Terceira coisa: distanciamento brechtiano. Usar os clichês como se os estivéssemos mostrando através de uma vidraça, de uma moldura, de uma visão indireta que está claramente ali, perceptível ao espectador. Aquela cena de Danuza Leão dançando nos corredores do palácio, em Terra em Transe, é melodrama puro, mas é um melodrama brechtiano pela forma como Glauber a filma.

E quarta coisa: narrativa fragmentada. O Melodrama depende muito do ritmo hipnótico das cenazinhas-com-começo-meio-e-fim, que anestesiam a atenção do público. Quando a gente fragmenta a narrativa, a cada corte inesperado o público tem um sobressalto e acorda”.



O filme de Coutinho se encaixa perfeitamente neste último caso, sendo que o “fragmentar a narrativa” a que Edgar se refere inclui o que eu chamo “quebra de realidade”.

A mesma quebra de realidade de alguns personagens de P. K. Dick, que saltam para diante e para trás no Tempo, e atravessam universos paralelos, mas os conflitos marido-esposa, pais-filhos, patrão-subalterno, são sempre os mesmos.

É o melodrama “cortado”, como na mistura de bebidas, pela lucidez.
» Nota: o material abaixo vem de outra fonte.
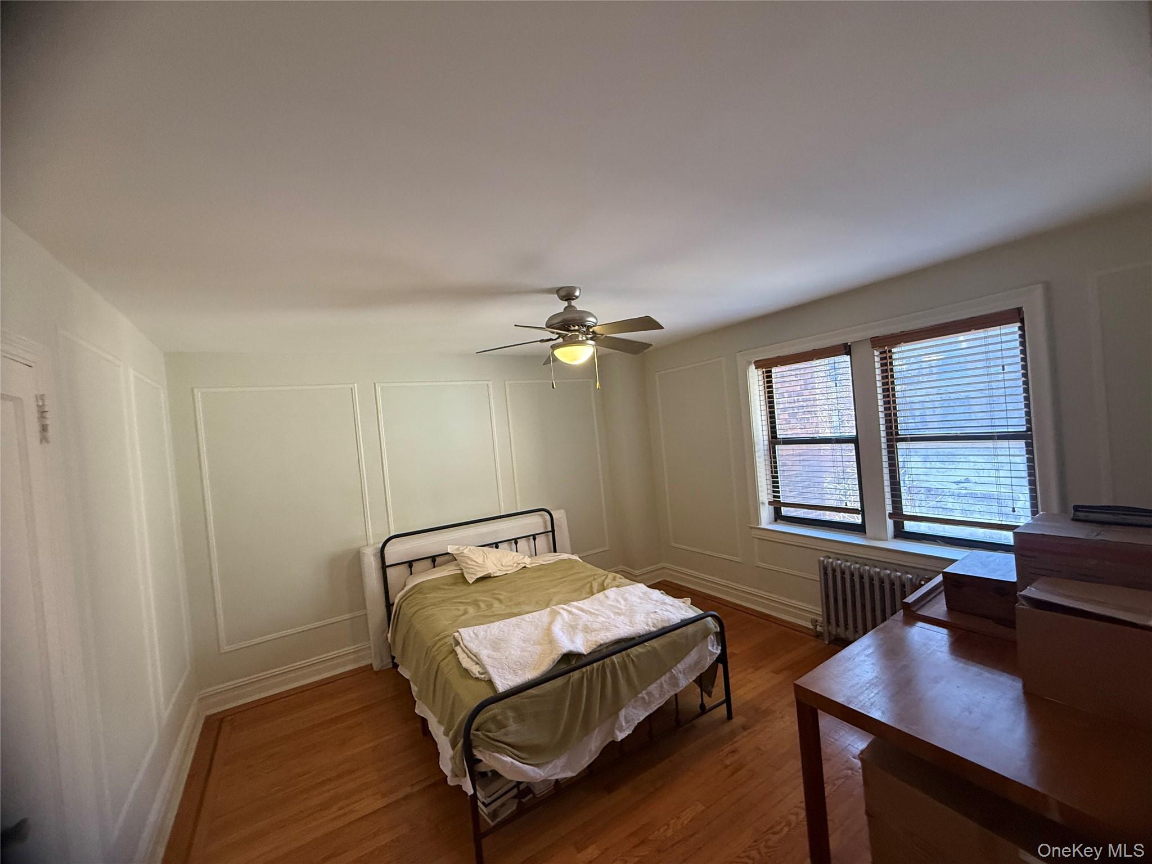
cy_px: 432
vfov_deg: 85.7
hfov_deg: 102.1
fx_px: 466
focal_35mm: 14
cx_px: 576
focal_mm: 2.22
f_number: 2.2
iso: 400
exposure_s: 1/60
Pela atenção pra não se perder no ziguezague narrativo. Em Dick não se vê propriamente a fragmentação do discurso verbal imediato. Vê-se a fragmentação da realidade consensual proposta, ou sugerida, na parte inicial do livro. É o universo-acreditado que se fragmenta.

Os pequenos sustos conceituais de Jogo de Cena são o bastante para manter o público acordado e alerta até a última imagem, como num jogo de futebol onde até o último minuto tudo pode acontecer. E quando a gente vê duas mulheres desconhecidas dizendo a mesmíssima história, pensa logo que uma das duas é uma atriz, mas qual delas? Ou talvez as duas sejam atrizes e a história é inventada? O Brasil está cheio de grandes atrizes que eu não conheço, e eu considero isso uma ótima notícia.

Pra uma história, basta ser inventada para conquistar um certo grau de verdadeira.